Noemi, anche la Francia in lacrime

di FRANCESCO GRECO - “La Francia condivide, solidale, il vostro dolore…”. All’altro capo del telefono, c’è l’antropologa francese Francoise Serrero, che chiama da Parigi per dirsi “molto addolorata” per la tragedia di Noemi Durini, la sedicenne studentessa di Specchia barbaramente assassinata la notte del 3 settembre scorso.

Tragedia che poteva essere evitata: se lasci il tuo campo con l’erba secca, può succedere che prenda fuoco.

La studiosa ama il Salento, da anni ormai ha preso casa in un paesino dell’entroterra, l’ha restaurato senza invasività, e con la famiglia ci passa lunghi periodi.

Per il suo lavoro ha girato tutti i continenti, ha studiato i popoli, usi costumi, tradizioni, superstizioni, scritto molti saggi. Francoise ora è in pensione. E’ innamorata della nostra terra, naturale che soffra con noi dinanzi all’orrenda tragedia che è toccata a una ragazzina acqua e sapone e a una terra ancora incredula per tanta ferocia.

Conosce bene Montesardo, il paese del “mostro” (o i “mostri”?), e anche Specchia, il borgo della povera vittima innocente.

DOMANDA: Professoressa Serrero, che idea si è fatta?

RISPOSTA: “La vostra tragedia conferma la cattiva impressione che noi forestieri ultimamente ci siamo fatta, di voi e dei vostri paesi…”.

D. Ma quale brodo primordiale può incubare una ferocia simile? 
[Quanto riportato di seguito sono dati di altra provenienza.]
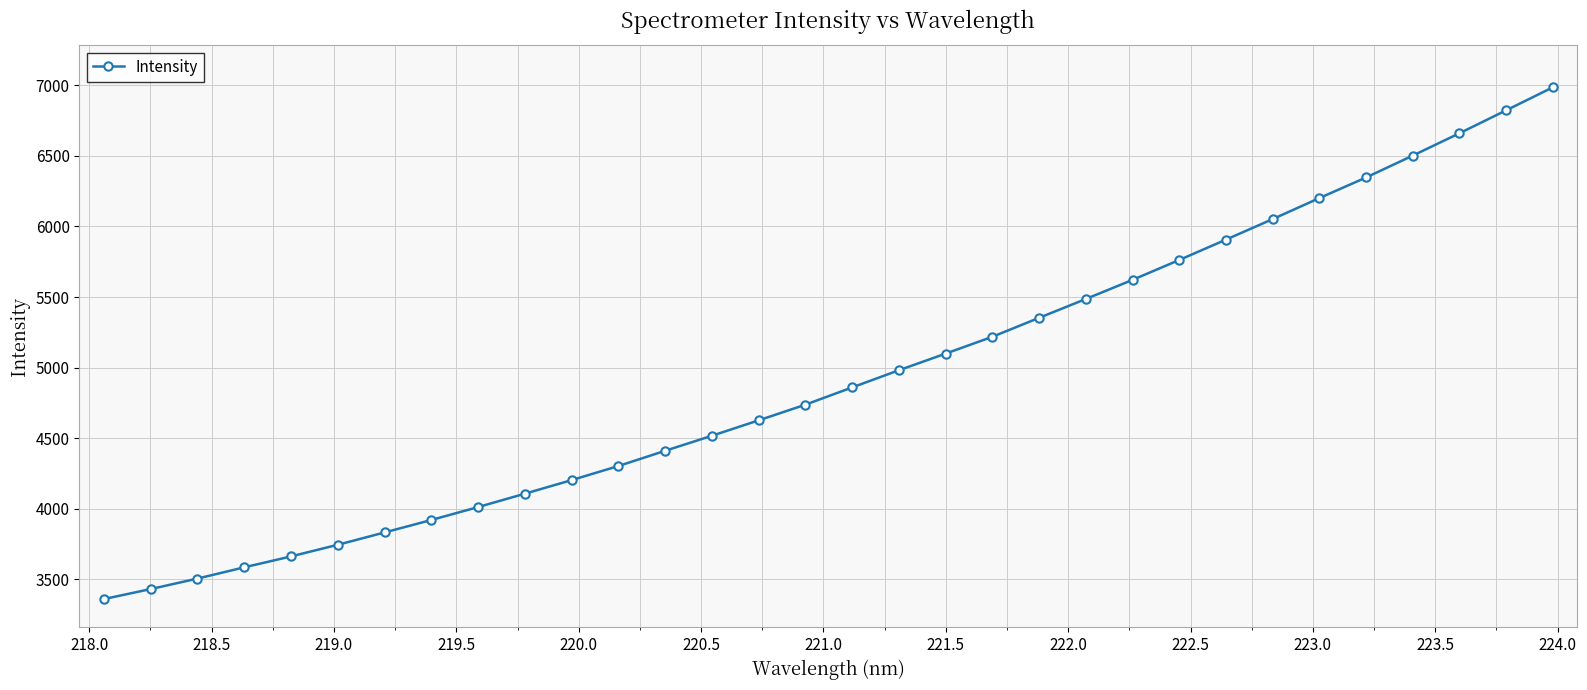

What is the minimum value shown in the chart?

3360.3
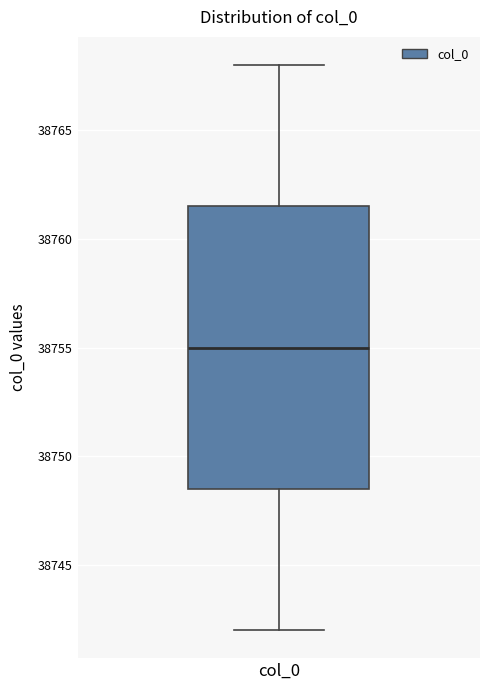

Read this box plot against the y-axis: the position of the median line, the range covered by the box, and the ends of both whiskers. The values are not printed on the chart, so give them approximately, as read against the axis.

median 38755.0, box 38748.5 to 38761.5, whiskers 38742.0 to 38768.0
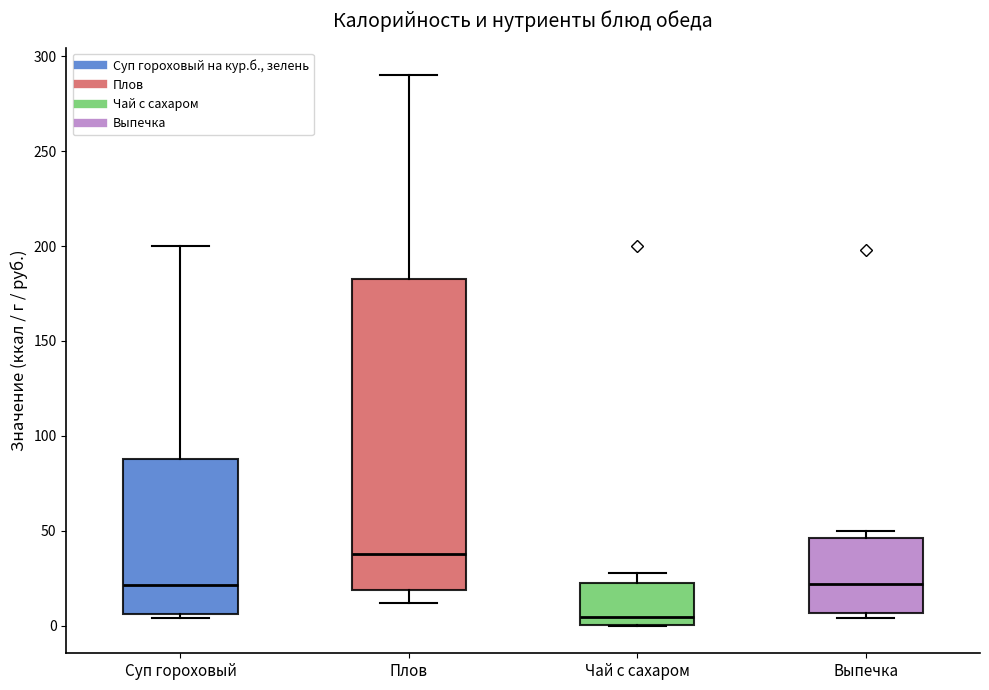

Reading left to right, transcribe this box plot: for each box, give where its median line is, the range the box spans, and where its two whiskers end, as read against the y-axis. The values are not printed on the chart, so give them approximately, as read against the axis.

Суп гороховый: median 20, box 5 to 90, whiskers 5 (just below the box's lower edge) to 200
Плов: median 40, box 20 to 180, whiskers 10 to 290
Чай с сахаром: median 5, box 0 to 25, whiskers 0 to 30
Выпечка: median 20, box 5 to 45, whiskers 5 (just below the box's lower edge) to 50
R. “Adesso bisogna cercare di capire: è una recrudescenza del vostro passato, dei suoi aspetti peggiori, che riemergono, oppure il risultato di uno sviluppo male assimilato?
O magari tutte e due le cose? La risposta è tutta qui”.

D. E adesso? Qui siamo sconvolti e spaventati: forse i criminali assassini sono fra di noi, liberi e tranquilli…

R. “Anche noi tutti siamo spaventati e siamo anche preoccupati, per voi e per la vostra terra…”.

Francoise non lo dice, per non offenderci, ma si è confidata con amici comuni, a cui ha detto che adesso medita di vendere la sua bella casa, un gioiello architettonico, e non venire più qui in Salento.

La desertificazione umana e intellettuale avanza. Così saremo tutti più poveri, come uomini, come comunità, come terra. E, verrebbe da dire, ben ci sta.